Concepedia

TLDR

High intestinal IL‑1β levels are observed in inflammatory bowel disease, yet its specific contribution to intestinal pathology remains unclear. The study aims to determine how IL‑1β drives innate and adaptive intestinal pathology using two chronic inflammation models. The authors employed two complementary chronic intestinal inflammation models to investigate IL‑1β’s role in intestinal disease. IL‑1β drives chronic intestinal inflammation by recruiting granulocytes, activating innate lymphoid cells, promoting Th17 responses from CD4⁺ T cells, and synergizing with IL‑23, thereby sustaining innate and adaptive pathology and suggesting IL‑1β blockade as a potential IBD therapy.

Abstract

Although very high levels of interleukin (IL)-1β are present in the intestines of patients suffering from inflammatory bowel diseases (IBD), little is known about the contribution of IL-1β to intestinal pathology.

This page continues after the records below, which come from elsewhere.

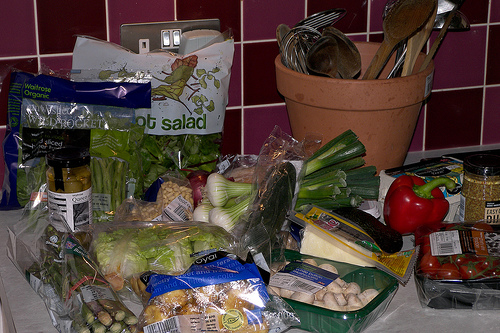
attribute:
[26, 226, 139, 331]
asparagus — green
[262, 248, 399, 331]
mushrooms — tan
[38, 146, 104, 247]
olives — green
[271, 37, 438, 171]
pot — orange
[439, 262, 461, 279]
tomato — red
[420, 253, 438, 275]
tomato — red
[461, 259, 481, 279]
tomato — red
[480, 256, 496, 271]
tomato — red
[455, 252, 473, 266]
tomato — red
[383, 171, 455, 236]
pepper — red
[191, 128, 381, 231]
leeks — green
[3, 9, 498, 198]
wall — tiled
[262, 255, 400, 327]
mushrooms — tan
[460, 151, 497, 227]
condiment — stacked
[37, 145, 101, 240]
condiment — stacked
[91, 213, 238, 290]
lettuce — green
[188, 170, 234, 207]
onion — green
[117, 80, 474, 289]
container — clear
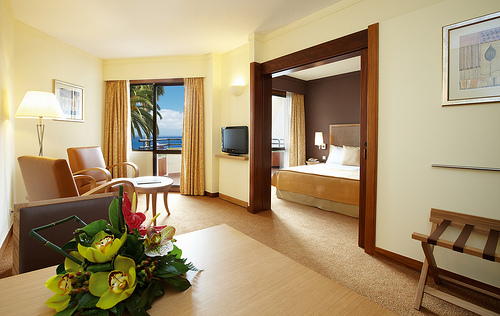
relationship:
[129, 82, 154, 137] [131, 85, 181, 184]
palm tree seen through window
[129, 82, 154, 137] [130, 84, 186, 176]
palm tree outside door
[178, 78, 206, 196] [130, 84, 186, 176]
curtains by door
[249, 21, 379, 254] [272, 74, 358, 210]
entranceway to bedroom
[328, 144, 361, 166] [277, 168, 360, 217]
pillows on bed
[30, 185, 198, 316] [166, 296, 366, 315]
plants on table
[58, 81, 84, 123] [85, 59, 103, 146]
painting on wall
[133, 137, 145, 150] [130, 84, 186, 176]
ocean outside door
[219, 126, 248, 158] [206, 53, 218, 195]
tv on wall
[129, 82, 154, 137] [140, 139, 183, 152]
palm tree behind balcony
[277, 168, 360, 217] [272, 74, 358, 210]
bed in bedroom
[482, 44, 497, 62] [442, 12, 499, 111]
leaf on picture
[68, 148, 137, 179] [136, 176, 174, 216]
chairs behind table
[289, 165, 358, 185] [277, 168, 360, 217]
cover on bed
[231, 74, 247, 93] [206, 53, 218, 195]
lamp on wall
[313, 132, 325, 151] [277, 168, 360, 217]
lamp next to bed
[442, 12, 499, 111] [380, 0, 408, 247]
picture on wall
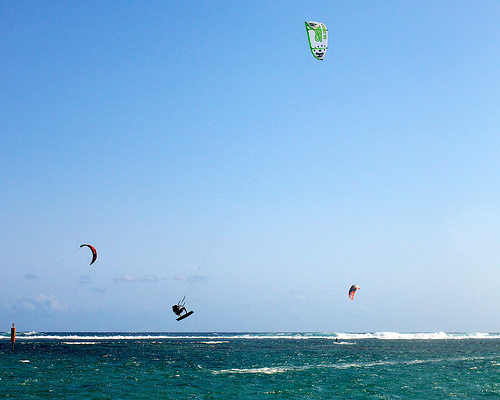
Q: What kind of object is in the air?
A: A kite.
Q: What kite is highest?
A: The green and white kite.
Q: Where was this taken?
A: On the water in the ocean.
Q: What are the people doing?
A: Parasailing.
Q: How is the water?
A: Calm.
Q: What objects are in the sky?
A: Clouds.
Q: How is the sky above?
A: Clear.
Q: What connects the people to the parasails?
A: Cables.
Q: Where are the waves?
A: On the ocean.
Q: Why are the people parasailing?
A: Recreation.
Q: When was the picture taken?
A: During the daytime.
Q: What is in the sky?
A: A kite.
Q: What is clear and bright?
A: A sky.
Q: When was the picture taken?
A: Daytime.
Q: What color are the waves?
A: White.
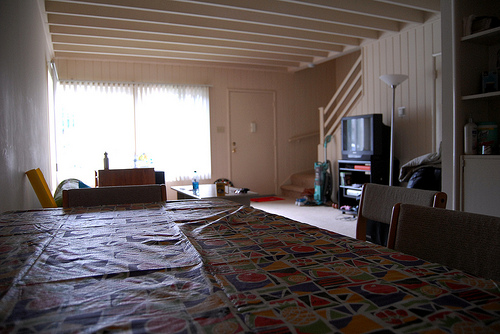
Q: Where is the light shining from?
A: Window.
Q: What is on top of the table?
A: Tablecloth.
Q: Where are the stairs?
A: Back right.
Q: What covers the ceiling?
A: Beams/.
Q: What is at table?
A: Wooden chairs.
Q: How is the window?
A: Large sunlit rectangular.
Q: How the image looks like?
A: Good.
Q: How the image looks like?
A: Dull.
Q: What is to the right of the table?
A: Two grey and brown chairs.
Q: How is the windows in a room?
A: Large.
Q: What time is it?
A: Daytime.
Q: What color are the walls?
A: White.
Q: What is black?
A: The television.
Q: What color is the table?
A: Multi colored.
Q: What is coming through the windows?
A: Light.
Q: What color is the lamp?
A: White.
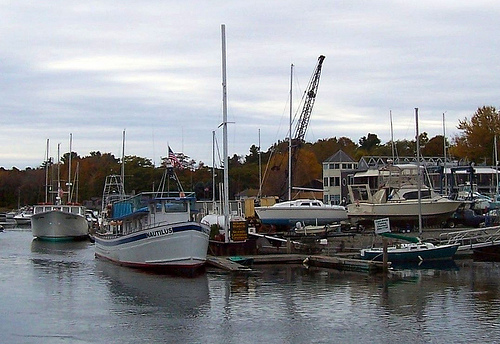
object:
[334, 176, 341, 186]
window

Here, we used two complementary models of chronic intestinal inflammation to address the role of IL-1β in driving innate and adaptive pathology in the intestine. We show that IL-1β promotes innate immune pathology in Helicobacter hepaticus-triggered intestinal inflammation by augmenting the recruitment of granulocytes and the accumulation and activation of innate lymphoid cells (ILCs). Using a T cell transfer colitis model, we demonstrate a key role for T cell-specific IL-1 receptor (IL-1R) signals in the accumulation and survival of pathogenic CD4(+) T cells in the colon. Furthermore, we show that IL-1β promotes Th17 responses from CD4(+) T cells and ILCs in the intestine, and we describe synergistic interactions between IL-1β and IL-23 signals that sustain innate and adaptive inflammatory responses in the gut. These data identify multiple mechanisms through which IL-1β promotes intestinal pathology and suggest that targeting IL-1β may represent a useful therapeutic approach in IBD.